作業指示
下のフィギュアスケートに関する抜粋のうち、「しかし、それでもなお難しい技」で始まり「だったと評価する人もいます。」に至るまでの部分を、一字一句違えずに書き写すこと。

╭─ ページ抜粋

どんなスポーツも、より難しい技を決めたほうがより高く評価されるというのは当たり前のことですが、フィギュアスケートでは必ずしもそうではなく、シンプルに難しい技が、必ずしも絶対的な高得点につながるわけではないという背景があります。
しかし、それでもなお難しい技に挑戦する姿勢を崩さない浅田真央選手は、だからこそ沢山の選手から愛される存在だったのです。
正直、こういった得点に対して何らかの力が働いた可能性はあるかもしれませんし、ないかもしれません。もちろん、ないとは思いたいですし、専門家でも、これは妥当な得点だったと評価する人もいます。
しかし、実はキムヨナ選手は、このバンクーバーオリンピックを見据えてかどうかはわかりませんが、実はこの大会に臨むにあたって、その地元カナダの選手であるブライアン・オーサー氏(カルガリーオリンピック銀メダリスト)をコーチにつけ、その練習もカナダを本拠地にしているという背景がありました。

╰─
╭─ 表示項目

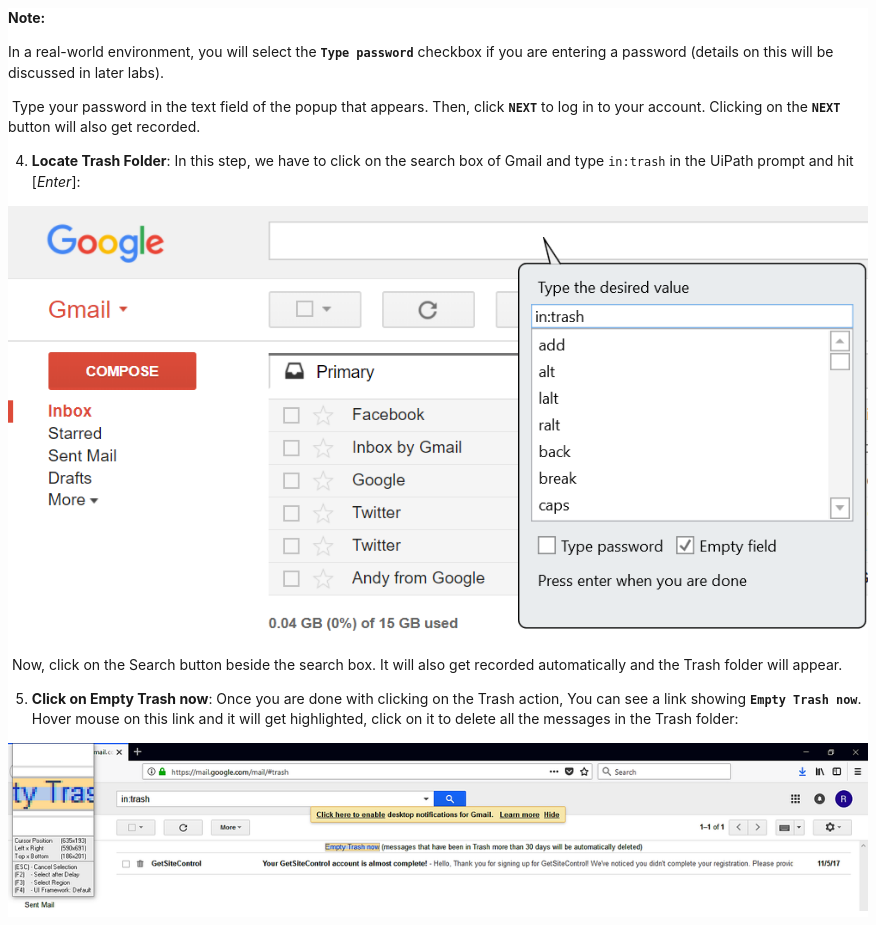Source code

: 
**Note:**

In a real-world environment, you will select the **`Type password`**
checkbox if you are entering a password (details on this will be
discussed in later labs). 


 Type your password in the text field of the popup that appears. Then,
click **`NEXT`** to log in to your account. Clicking on the **`NEXT`**
button will also get recorded.


4.  **Locate Trash Folder**: In this step, we
    have to click on the search box of Gmail
    and type `in:trash` in the UiPath prompt and hit
    [*Enter*]:



![](./images/4bbe7b1b-3ca7-462c-9885-fc2653612590.png)


 Now, click on the Search button beside the search box. It will also get
recorded automatically and the Trash folder will appear.


5.  **Click on Empty Trash now**: Once you are done with
    clicking on the Trash action, You can see a link showing
    **`Empty Trash now`**. Hover mouse on this link and it will get
    highlighted, click on it to delete all the messages in the Trash
    folder:



![](./images/02741ef6-5515-4d28-b0a1-79518b14975c.png)
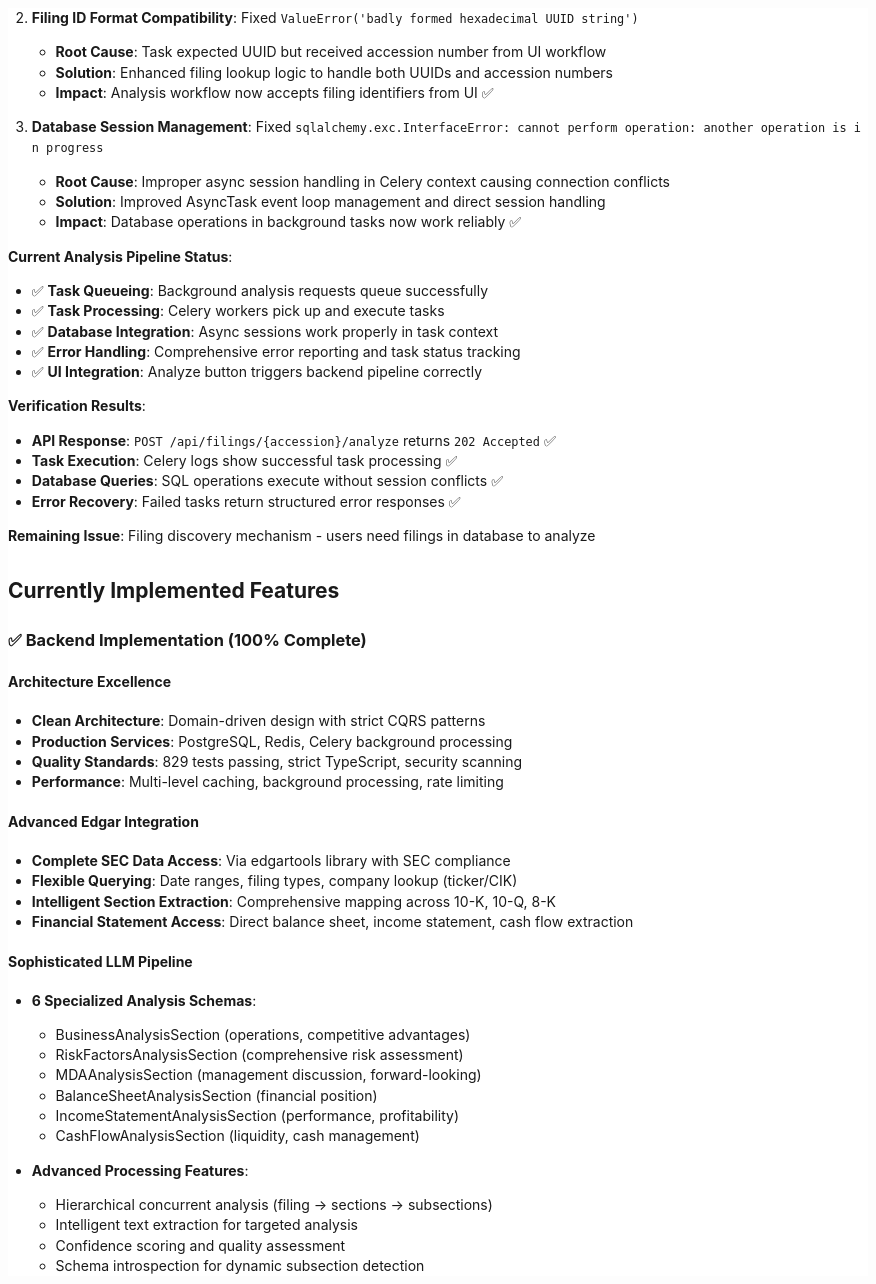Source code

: 2. **Filing ID Format Compatibility**: Fixed `ValueError('badly formed hexadecimal UUID string')`
   - **Root Cause**: Task expected UUID but received accession number from UI workflow
   - **Solution**: Enhanced filing lookup logic to handle both UUIDs and accession numbers
   - **Impact**: Analysis workflow now accepts filing identifiers from UI ✅

3. **Database Session Management**: Fixed `sqlalchemy.exc.InterfaceError: cannot perform operation: another operation is in progress`
   - **Root Cause**: Improper async session handling in Celery context causing connection conflicts
   - **Solution**: Improved AsyncTask event loop management and direct session handling
   - **Impact**: Database operations in background tasks now work reliably ✅

**Current Analysis Pipeline Status**:
- ✅ **Task Queueing**: Background analysis requests queue successfully
- ✅ **Task Processing**: Celery workers pick up and execute tasks
- ✅ **Database Integration**: Async sessions work properly in task context
- ✅ **Error Handling**: Comprehensive error reporting and task status tracking
- ✅ **UI Integration**: Analyze button triggers backend pipeline correctly

**Verification Results**:
- **API Response**: `POST /api/filings/{accession}/analyze` returns `202 Accepted` ✅
- **Task Execution**: Celery logs show successful task processing ✅  
- **Database Queries**: SQL operations execute without session conflicts ✅
- **Error Recovery**: Failed tasks return structured error responses ✅

**Remaining Issue**: Filing discovery mechanism - users need filings in database to analyze

## Currently Implemented Features

### ✅ Backend Implementation (100% Complete)

#### Architecture Excellence
- **Clean Architecture**: Domain-driven design with strict CQRS patterns
- **Production Services**: PostgreSQL, Redis, Celery background processing
- **Quality Standards**: 829 tests passing, strict TypeScript, security scanning
- **Performance**: Multi-level caching, background processing, rate limiting

#### Advanced Edgar Integration
- **Complete SEC Data Access**: Via edgartools library with SEC compliance
- **Flexible Querying**: Date ranges, filing types, company lookup (ticker/CIK)
- **Intelligent Section Extraction**: Comprehensive mapping across 10-K, 10-Q, 8-K
- **Financial Statement Access**: Direct balance sheet, income statement, cash flow extraction

#### Sophisticated LLM Pipeline
- **6 Specialized Analysis Schemas**:
  - BusinessAnalysisSection (operations, competitive advantages)
  - RiskFactorsAnalysisSection (comprehensive risk assessment)
  - MDAAnalysisSection (management discussion, forward-looking)
  - BalanceSheetAnalysisSection (financial position)
  - IncomeStatementAnalysisSection (performance, profitability)
  - CashFlowAnalysisSection (liquidity, cash management)

- **Advanced Processing Features**:
  - Hierarchical concurrent analysis (filing → sections → subsections)
  - Intelligent text extraction for targeted analysis
  - Confidence scoring and quality assessment
  - Schema introspection for dynamic subsection detection
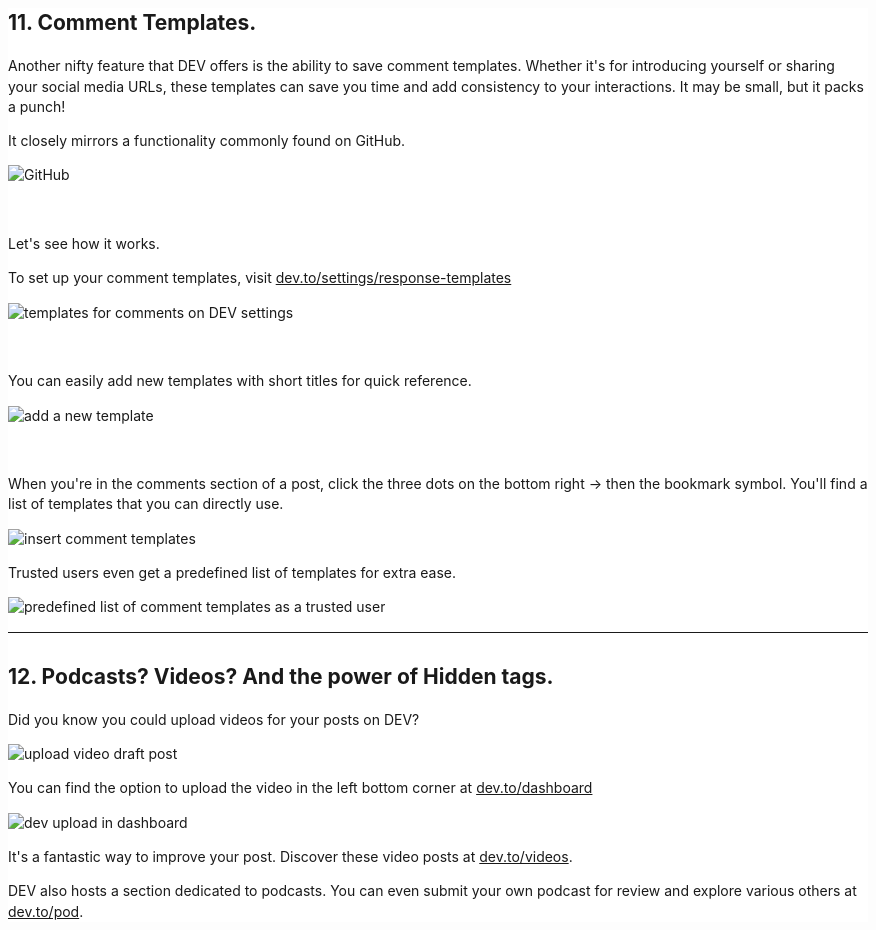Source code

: ## 11. Comment Templates.

Another nifty feature that DEV offers is the ability to save comment templates. Whether it's for introducing yourself or sharing your social media URLs, these templates can save you time and add consistency to your interactions.
It may be small, but it packs a punch!

It closely mirrors a functionality commonly found on GitHub.

![GitHub](https://dev-to-uploads.s3.amazonaws.com/uploads/articles/2dqbw39cdchi56atqnd1.png)

&nbsp;

Let's see how it works.

To set up your comment templates, visit [dev.to/settings/response-templates](https://dev.to/settings/response-templates)

![templates for comments on DEV settings](https://dev-to-uploads.s3.amazonaws.com/uploads/articles/3vble5ghyx9i0urv929g.png)

&nbsp;

You can easily add new templates with short titles for quick reference.

![add a new template](https://dev-to-uploads.s3.amazonaws.com/uploads/articles/z7lwfn9lq5zr2qwxqg24.png)

&nbsp;

When you're in the comments section of a post, click the three dots on the bottom right -> then the bookmark symbol. You'll find a list of templates that you can directly use.

![insert comment templates](https://dev-to-uploads.s3.amazonaws.com/uploads/articles/8m8g8q72po3vhmy7n4ik.png)

Trusted users even get a predefined list of templates for extra ease.

![predefined list of comment templates as a trusted user](https://dev-to-uploads.s3.amazonaws.com/uploads/articles/8zrekwoyiftsdg567m0b.png)

---

## 12. Podcasts? Videos? And the power of Hidden tags.

Did you know you could upload videos for your posts on DEV?

![upload video draft post](https://dev-to-uploads.s3.amazonaws.com/uploads/articles/b2i3qcgje263mcyihvg9.png)

You can find the option to upload the video in the left bottom corner at [dev.to/dashboard](https://dev.to/dashboard)

![dev upload in dashboard](https://dev-to-uploads.s3.amazonaws.com/uploads/articles/khabbv85ptmnkuvartfq.png)

It's a fantastic way to improve your post. Discover these video posts at [dev.to/videos](https://dev.to/videos).

DEV also hosts a section dedicated to podcasts. You can even submit your own podcast for review and explore various others at [dev.to/pod](https://dev.to/pod).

╰─

指示への回答
しかし、それでもなお難しい技に挑戦する姿勢を崩さない浅田真央選手は、だからこそ沢山の選手から愛される存在だったのです。
正直、こういった得点に対して何らかの力が働いた可能性はあるかもしれませんし、ないかもしれません。もちろん、ないとは思いたいですし、専門家でも、これは妥当な得点だったと評価する人もいます。